Text block:
Captive Africans Dataset

Missing data imputation - Following Julia Silge’s worked example

Introduction

This is dataset on captive Africans, and Julia Silge shows how to impute missing data in her worked exmaple, which I am following closely. The link is here.

Learning points

• Using recipes to impute missing data
• Using nanir for the gg_miss_upset plot to see the pattern of missingness
• Using moments package to confirm skewness of distribution as a numerical value

Load packages

library(pacman)

p_load(tidyverse, tidymodels, ggsci, GGally, janitor, ggthemes, skimr, naniar, kable, kableExtra, moments) 

Load Data

More information regarding the dataset can be found here.

african_names_raw <- readr::read_csv("https://raw.githubusercontent.com/rfordatascience/tidytuesday/master/data/2020/2020-06-16/african_names.csv")

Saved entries
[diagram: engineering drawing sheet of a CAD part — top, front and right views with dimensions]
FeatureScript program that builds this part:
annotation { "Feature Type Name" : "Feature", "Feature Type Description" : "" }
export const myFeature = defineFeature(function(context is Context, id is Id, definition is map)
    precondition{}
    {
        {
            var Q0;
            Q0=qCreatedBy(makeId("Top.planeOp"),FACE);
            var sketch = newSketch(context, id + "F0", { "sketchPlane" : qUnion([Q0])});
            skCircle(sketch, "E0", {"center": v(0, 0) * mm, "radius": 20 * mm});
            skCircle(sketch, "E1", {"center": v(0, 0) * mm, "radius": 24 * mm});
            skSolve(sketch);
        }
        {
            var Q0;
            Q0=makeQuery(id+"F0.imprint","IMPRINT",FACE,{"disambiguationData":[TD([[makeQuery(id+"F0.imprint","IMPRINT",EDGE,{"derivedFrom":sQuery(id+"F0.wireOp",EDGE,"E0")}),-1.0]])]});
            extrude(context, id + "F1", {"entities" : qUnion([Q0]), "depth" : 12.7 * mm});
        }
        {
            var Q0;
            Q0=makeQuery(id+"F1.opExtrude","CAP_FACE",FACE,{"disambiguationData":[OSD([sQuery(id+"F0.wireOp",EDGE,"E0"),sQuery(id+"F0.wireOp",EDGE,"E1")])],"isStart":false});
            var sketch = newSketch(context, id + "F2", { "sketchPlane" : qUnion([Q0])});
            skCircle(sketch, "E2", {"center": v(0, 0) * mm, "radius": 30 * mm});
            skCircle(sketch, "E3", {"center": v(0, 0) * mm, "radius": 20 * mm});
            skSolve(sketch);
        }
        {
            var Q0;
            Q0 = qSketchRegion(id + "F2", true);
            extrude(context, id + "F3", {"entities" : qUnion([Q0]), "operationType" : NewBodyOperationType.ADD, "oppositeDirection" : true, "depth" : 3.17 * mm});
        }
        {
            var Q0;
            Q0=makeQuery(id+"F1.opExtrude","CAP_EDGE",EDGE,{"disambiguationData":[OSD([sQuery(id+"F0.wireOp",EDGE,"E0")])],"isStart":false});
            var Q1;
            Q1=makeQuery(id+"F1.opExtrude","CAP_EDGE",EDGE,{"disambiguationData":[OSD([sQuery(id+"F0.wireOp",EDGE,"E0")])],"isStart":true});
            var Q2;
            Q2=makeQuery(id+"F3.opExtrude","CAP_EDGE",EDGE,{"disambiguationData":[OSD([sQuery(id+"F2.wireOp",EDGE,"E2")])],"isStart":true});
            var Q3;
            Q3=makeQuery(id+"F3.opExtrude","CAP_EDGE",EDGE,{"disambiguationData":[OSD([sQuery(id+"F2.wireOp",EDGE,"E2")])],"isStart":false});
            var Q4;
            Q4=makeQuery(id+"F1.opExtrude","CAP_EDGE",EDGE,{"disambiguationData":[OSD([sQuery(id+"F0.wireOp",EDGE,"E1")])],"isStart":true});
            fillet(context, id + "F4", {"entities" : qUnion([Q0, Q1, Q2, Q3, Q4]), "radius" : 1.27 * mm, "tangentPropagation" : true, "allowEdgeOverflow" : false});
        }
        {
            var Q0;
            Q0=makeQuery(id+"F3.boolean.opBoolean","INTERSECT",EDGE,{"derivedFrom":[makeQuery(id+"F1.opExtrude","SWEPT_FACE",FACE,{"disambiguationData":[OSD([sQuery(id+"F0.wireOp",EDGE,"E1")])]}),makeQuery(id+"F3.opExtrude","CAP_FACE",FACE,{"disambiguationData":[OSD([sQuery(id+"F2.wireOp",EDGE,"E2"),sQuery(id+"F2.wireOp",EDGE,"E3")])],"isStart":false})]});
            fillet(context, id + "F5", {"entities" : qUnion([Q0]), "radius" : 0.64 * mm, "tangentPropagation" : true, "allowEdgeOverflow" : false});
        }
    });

Activity:
In the captive Africans dataset walkthrough, which package is used to confirm the skewness of a distribution as a numerical value?

Solution for this exercise:
The moments package.